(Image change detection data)
=== Begin Enclosure ===

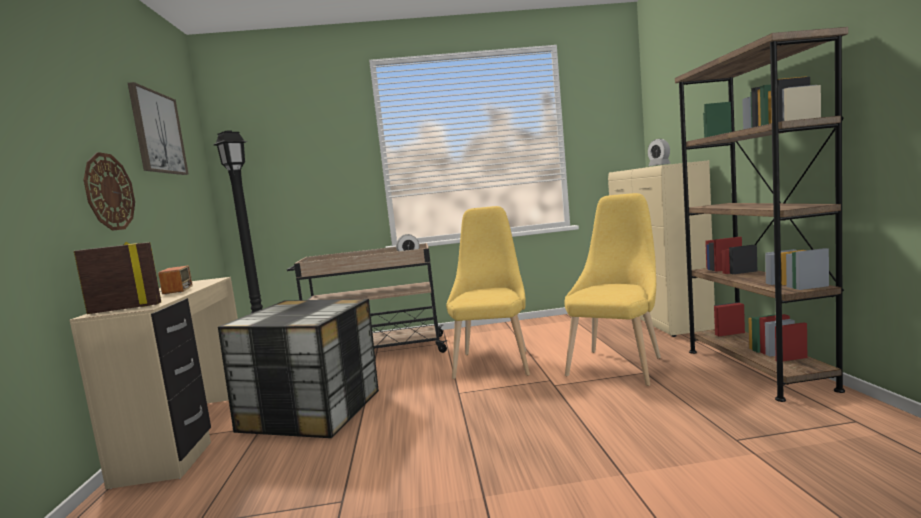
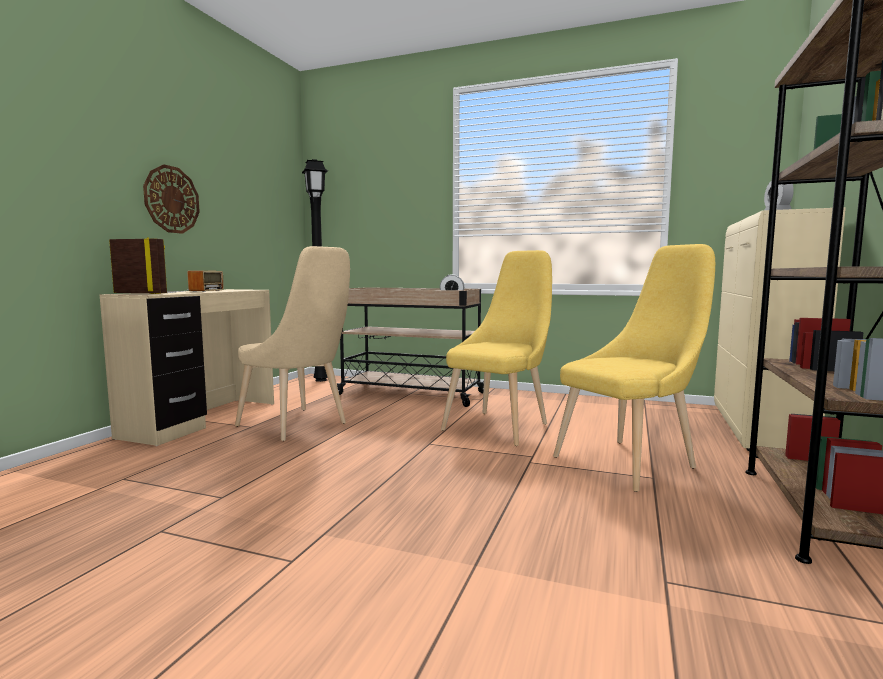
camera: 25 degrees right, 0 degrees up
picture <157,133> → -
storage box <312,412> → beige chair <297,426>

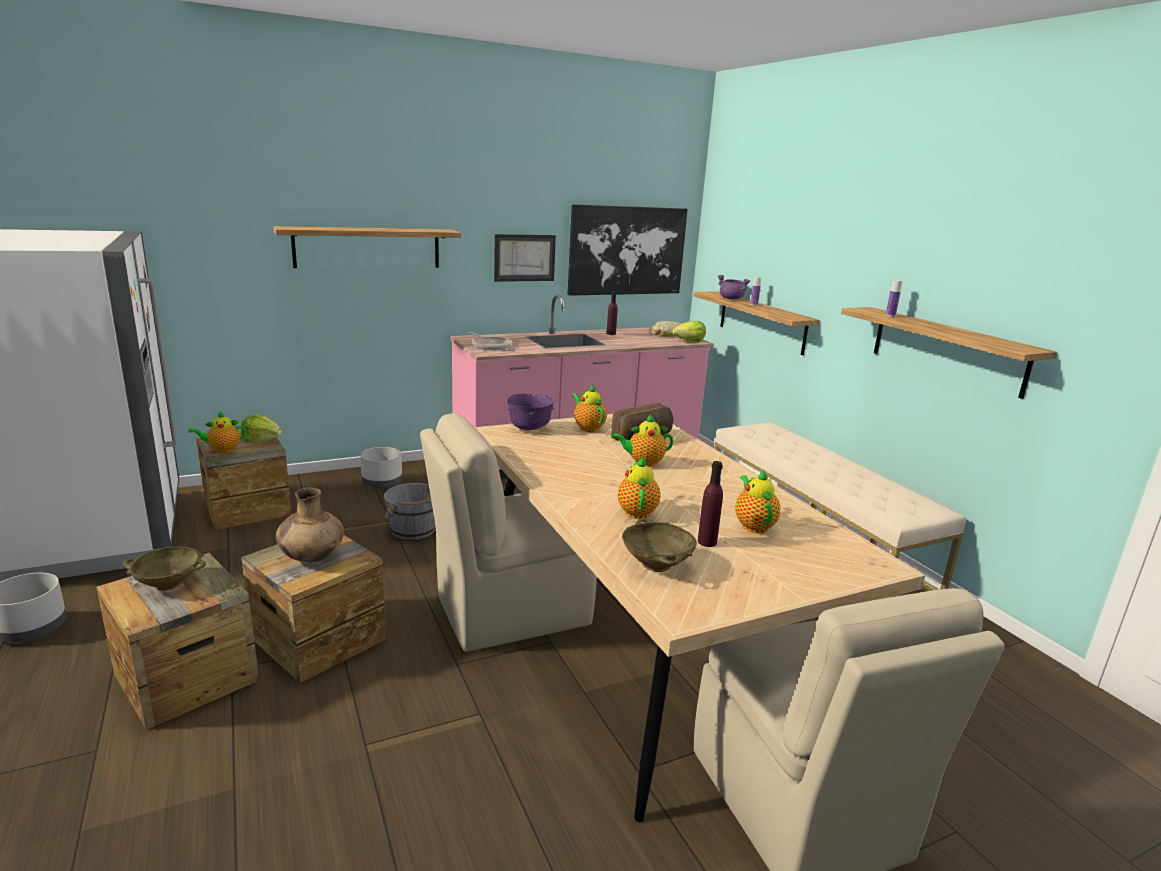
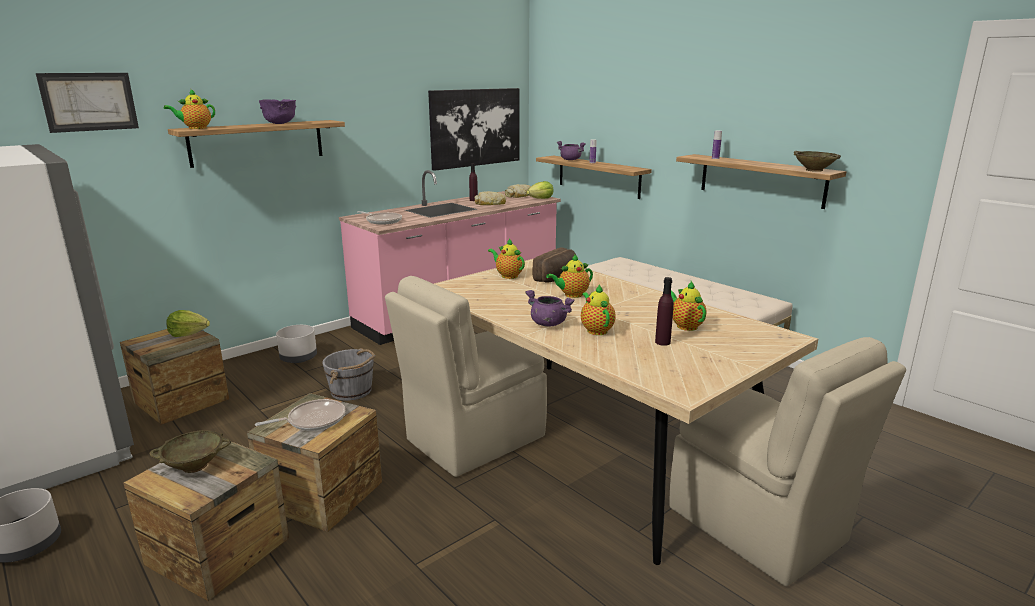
camera: 15 degrees left, 0 degrees up
- → bread <490,203>
- → purple cooking pot <548,324>
teapot <222,450> → teapot <195,128>, relocated
picture <524,258> → picture <89,102>, relocated
purple bowl <529,428> → purple bowl <280,123>, relocated
beige bowl <656,565> → beige bowl <814,170>, relocated
brown vase <312,557> → frying pan <313,420>

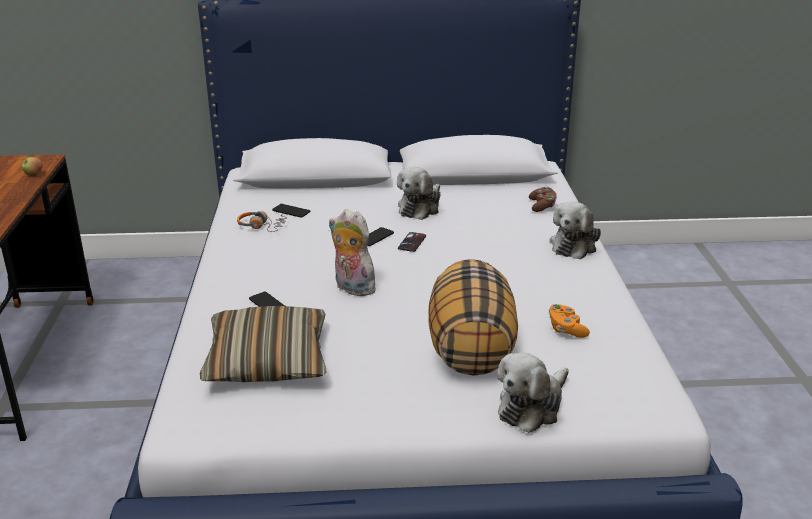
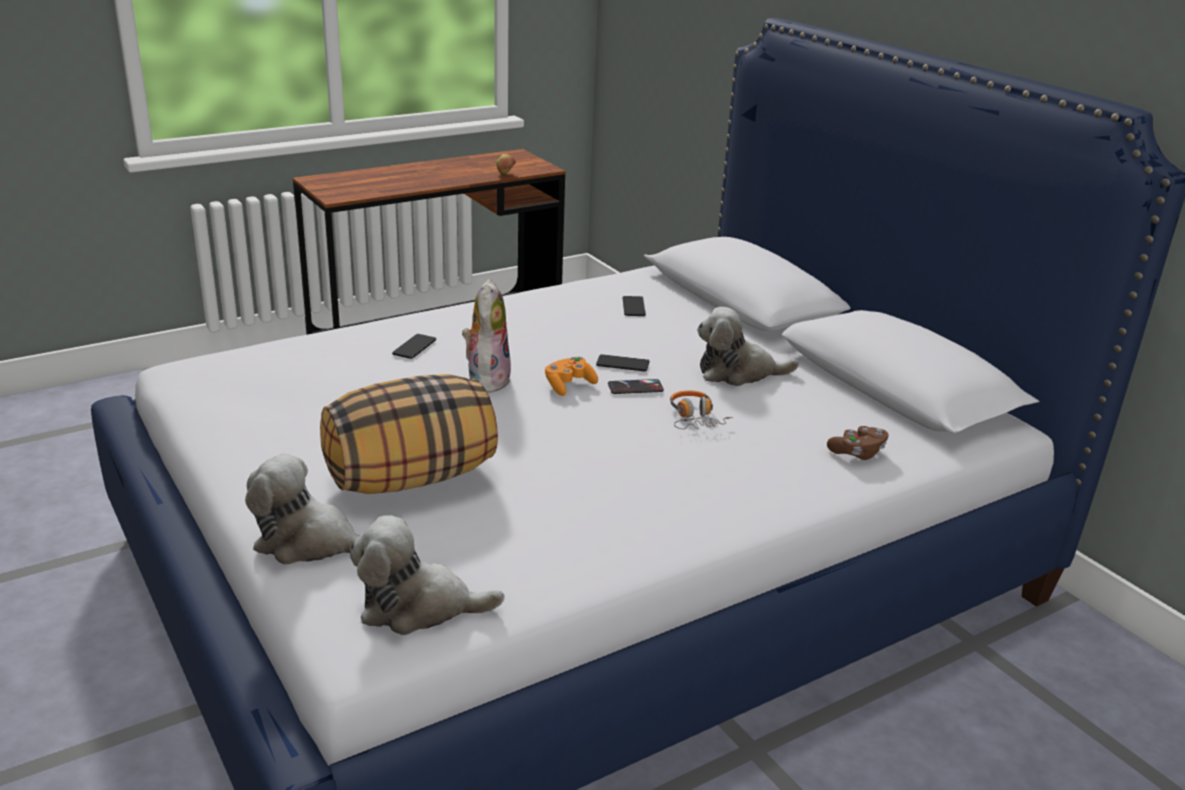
camera: 60 degrees right, 0 degrees up
pillow <267,360> → -
headphones <261,226> → headphones <694,418>, relocated
plush toy <574,245> → plush toy <418,607>, relocated
orange game controller <566,329> → orange game controller <569,385>, relocated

=== End Enclosure ===

▸ **Requirement**: Copy whichever lines above contain the string "beige".

▸ **Exercise result**:
storage box <312,412> → beige chair <297,426>
beige bowl <656,565> → beige bowl <814,170>, relocated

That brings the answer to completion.